McDonald’s prides itself as “everyone’s food and drink destination,” said one of its spokespersons. They have been utilizing a variety of media to appeal to everyone, most especially to mothers, after having found out that most of their market are the Gen X consumers—35 to 46 years of age, born from 1965 to 1976—those that are most likely to own young families. In their bid to charm mothers, they updated their Happy Meals and tweaked their core menu in quality menu folders to give it a healthier impression.

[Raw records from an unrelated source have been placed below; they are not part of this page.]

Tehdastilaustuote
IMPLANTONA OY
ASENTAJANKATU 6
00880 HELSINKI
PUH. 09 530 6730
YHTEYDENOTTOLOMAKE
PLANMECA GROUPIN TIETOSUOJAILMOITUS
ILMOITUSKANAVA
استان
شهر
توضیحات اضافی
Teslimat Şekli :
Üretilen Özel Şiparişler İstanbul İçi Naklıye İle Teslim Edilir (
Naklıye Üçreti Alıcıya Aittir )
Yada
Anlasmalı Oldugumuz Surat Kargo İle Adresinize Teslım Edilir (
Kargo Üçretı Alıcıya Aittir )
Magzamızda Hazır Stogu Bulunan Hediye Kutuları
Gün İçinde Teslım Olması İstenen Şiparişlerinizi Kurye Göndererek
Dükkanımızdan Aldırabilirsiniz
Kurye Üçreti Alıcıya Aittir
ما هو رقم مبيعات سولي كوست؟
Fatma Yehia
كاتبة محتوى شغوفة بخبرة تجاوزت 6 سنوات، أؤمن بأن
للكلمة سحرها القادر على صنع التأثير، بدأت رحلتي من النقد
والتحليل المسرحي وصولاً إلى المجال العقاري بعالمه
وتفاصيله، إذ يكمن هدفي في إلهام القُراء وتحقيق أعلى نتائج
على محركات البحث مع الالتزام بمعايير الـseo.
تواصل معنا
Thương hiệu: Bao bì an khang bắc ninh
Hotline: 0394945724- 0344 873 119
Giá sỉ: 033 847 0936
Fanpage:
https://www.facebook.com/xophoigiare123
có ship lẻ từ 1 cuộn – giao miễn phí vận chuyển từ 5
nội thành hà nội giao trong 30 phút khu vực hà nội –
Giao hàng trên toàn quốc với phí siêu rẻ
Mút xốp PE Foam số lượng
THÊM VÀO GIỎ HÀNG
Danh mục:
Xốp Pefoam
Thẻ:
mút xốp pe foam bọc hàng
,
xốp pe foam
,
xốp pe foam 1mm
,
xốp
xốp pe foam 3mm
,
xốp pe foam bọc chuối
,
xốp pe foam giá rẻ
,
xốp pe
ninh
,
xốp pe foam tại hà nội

Burger King has largely been targeting the younger audience over the years, particularly men, by using their King mascot and other eccentric creative. But they retired the King this year, and its new agency, McGarryBowen, have come up with new product-focused ads which essentially appeals to a wider audience.

But this approach to target a broader market does not, of course, take out the millennials from the list. “The Millennials may have a high unemployment rate at this point, but they are still considered to be a veritable growing market, a group who insists on doing what they yearn to do,” said Technomic’s director of consumer research Sara Monnette. “While other generations would say that they will stop going to restaurants to save their money, Millennials would still go out and dine, but would choose to purchase the less expensive menu items in elegant menu folders, like value menus or dollar discounts.”

“Fast food restaurants will continue to attract their core users, which are the younger people,” said Giandelone. “But the idea is that they are right now exerting all efforts to attract the others as well.”